Items listed in a dataset
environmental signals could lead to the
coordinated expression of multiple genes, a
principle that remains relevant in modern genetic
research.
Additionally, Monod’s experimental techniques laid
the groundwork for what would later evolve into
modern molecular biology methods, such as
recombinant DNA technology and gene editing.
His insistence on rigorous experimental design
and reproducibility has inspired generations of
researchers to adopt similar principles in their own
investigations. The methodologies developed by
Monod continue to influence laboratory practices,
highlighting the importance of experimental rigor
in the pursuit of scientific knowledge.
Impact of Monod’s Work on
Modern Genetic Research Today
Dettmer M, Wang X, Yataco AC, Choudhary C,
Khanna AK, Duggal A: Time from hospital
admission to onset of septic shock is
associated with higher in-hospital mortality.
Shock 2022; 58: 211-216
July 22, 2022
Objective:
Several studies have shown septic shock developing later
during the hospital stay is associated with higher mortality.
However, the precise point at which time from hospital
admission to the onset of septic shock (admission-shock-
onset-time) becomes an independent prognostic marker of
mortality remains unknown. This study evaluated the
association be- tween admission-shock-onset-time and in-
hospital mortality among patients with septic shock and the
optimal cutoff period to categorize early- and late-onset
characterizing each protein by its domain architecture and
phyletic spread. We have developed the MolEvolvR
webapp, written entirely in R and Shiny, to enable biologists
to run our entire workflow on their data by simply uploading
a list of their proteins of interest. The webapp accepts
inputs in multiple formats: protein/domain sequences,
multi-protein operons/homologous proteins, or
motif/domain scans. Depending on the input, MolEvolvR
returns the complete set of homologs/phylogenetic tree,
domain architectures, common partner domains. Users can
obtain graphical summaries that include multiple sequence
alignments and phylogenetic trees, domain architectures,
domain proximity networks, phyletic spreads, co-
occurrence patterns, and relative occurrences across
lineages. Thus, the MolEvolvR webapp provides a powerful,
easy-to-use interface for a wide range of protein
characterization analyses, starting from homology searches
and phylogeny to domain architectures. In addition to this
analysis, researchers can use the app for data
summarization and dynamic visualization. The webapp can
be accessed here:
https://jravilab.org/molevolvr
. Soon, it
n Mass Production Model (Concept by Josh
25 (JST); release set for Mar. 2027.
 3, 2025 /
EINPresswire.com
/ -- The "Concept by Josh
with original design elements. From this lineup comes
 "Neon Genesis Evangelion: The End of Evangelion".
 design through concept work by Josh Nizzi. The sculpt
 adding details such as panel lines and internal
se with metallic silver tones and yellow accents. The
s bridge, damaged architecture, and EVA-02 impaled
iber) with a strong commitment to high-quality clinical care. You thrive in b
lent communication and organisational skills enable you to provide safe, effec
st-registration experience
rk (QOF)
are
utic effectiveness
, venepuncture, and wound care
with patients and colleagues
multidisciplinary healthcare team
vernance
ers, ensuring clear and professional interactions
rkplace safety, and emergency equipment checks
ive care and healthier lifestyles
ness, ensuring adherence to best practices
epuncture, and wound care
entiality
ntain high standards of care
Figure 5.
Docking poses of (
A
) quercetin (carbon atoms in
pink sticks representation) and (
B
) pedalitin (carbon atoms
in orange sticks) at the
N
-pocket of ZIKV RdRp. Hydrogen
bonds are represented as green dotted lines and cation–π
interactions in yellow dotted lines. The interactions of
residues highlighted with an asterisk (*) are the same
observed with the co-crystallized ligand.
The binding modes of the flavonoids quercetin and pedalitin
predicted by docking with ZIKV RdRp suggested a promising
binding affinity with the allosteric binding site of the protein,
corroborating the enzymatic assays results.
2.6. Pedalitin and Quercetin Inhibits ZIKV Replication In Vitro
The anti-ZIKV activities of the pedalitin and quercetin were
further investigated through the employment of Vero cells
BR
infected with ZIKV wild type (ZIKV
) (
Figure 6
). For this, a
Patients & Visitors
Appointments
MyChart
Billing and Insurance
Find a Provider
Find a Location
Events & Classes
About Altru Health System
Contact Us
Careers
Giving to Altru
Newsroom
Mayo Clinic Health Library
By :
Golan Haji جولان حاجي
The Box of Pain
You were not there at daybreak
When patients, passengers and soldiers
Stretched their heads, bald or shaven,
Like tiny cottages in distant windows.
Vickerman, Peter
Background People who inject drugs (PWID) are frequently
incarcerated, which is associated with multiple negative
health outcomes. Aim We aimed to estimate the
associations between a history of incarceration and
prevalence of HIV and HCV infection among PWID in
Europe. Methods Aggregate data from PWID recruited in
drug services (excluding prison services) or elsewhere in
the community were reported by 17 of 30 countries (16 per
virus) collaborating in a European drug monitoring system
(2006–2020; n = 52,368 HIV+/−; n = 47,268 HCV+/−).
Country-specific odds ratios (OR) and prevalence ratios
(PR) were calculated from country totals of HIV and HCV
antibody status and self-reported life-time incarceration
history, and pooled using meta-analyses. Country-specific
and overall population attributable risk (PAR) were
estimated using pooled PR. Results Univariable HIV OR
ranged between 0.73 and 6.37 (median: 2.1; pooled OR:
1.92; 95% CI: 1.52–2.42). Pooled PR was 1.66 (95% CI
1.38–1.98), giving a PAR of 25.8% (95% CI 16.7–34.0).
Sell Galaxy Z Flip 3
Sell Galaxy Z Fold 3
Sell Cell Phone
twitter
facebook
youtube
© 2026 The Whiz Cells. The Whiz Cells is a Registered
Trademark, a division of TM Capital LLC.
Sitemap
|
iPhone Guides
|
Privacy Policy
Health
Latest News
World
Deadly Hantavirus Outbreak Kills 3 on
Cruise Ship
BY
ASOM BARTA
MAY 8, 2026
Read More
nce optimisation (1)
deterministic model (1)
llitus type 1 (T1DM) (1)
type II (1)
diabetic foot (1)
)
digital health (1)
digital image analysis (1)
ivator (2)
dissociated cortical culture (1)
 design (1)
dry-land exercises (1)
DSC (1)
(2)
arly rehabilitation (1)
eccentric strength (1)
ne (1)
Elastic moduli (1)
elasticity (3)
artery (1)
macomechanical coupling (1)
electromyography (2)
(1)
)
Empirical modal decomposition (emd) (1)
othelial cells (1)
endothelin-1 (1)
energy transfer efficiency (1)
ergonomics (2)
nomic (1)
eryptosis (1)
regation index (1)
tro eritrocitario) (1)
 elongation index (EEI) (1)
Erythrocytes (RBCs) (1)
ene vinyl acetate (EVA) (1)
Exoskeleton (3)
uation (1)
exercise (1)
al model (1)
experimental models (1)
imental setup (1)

- **Description of the task**
Which lines of the records above contain the word "RdRp"? Copy each of them.

- **Solution to this task**
-pocket of ZIKV RdRp. Hydrogen
predicted by docking with ZIKV RdRp suggested a promising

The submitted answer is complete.